すぐ返信が来たけど、ぼくは疲れていたから、みなかったことにした。彼女に対していらいらすることが増えた。ぼくは知っていた。彼女が別れた方がいいって言うのは、彼女のためじゃなく、ぼくのためだってこと。ぼくは、ぼくは別れたいのかな、そう言う疑問がさいきん離せなくて、笑っちゃうよね。
数日たった。
彼女からのLINEがとだえた。
すると、葉書が送られてきた。
そこにはいちばんみたくなかったはずの事実が描かれていた。もう消すことのできない事実で、元に戻せるものでもなく、ただ、書かれていた。
ふしぎとぼくはなにも思わなかった。
ぼくは彼女が好きじゃなかったんだなと思った。
僕はそうだったんだなって思った。
拝啓 大好きな人へ
今までありがとうございました。何度も私が私を終えようとするのを止めてくださったこと、とても嬉しく思いました。しかし、本日止めていただくことが不可能となったため、私は私自身で自分を終わらせるという行為に励むことに致しました。
あなたが大好きでした。愛しておりました。
でも私だけだったようなのです。
ひどく、申し訳ないと思っております。
昨日お話したでしょう?あなたが眠ったあとわたし、死んでしまおうかと思いました。だってわたしがいることであなたの邪魔をしているのに変わらないことに気付いてしまってくるしくって。

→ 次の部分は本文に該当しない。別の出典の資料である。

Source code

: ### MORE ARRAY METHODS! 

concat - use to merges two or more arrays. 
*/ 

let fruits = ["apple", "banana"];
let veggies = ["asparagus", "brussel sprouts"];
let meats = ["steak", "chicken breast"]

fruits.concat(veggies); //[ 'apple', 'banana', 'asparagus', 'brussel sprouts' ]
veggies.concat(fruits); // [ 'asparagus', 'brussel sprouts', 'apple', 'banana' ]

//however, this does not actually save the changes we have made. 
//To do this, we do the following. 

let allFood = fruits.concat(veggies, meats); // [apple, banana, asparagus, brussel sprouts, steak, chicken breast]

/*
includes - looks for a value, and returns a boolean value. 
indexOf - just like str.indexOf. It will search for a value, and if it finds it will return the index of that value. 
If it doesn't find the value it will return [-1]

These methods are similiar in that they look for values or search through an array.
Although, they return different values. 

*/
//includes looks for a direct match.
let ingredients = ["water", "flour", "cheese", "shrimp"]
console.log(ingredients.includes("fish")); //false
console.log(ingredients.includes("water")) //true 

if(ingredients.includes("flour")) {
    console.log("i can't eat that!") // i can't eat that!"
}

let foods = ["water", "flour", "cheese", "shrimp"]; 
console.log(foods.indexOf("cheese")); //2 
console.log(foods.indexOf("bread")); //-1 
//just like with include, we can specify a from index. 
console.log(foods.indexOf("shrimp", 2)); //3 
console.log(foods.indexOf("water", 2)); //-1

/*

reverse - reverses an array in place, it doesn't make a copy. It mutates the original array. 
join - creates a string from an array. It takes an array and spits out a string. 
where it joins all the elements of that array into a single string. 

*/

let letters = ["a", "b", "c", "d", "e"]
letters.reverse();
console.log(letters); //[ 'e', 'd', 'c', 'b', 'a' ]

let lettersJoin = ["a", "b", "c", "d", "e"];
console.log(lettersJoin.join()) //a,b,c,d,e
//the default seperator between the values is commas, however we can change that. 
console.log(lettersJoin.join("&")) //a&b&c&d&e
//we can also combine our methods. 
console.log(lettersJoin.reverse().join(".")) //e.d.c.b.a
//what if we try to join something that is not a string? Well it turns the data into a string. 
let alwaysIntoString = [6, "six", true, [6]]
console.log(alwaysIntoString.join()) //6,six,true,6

あなたがなりたいあなたになってね。わたしは、あなたがどうあろうとすきです。どうか本当に大事にしたい人が現れたときはしっかり止めてあげてください。
わたしもその人になりたかったですね、
ではこのへんで失礼いたします。
かぜ、ひかないでくださいね。
あと、あなたはとっても素敵な人なので、自分をもっと誇りにもってください。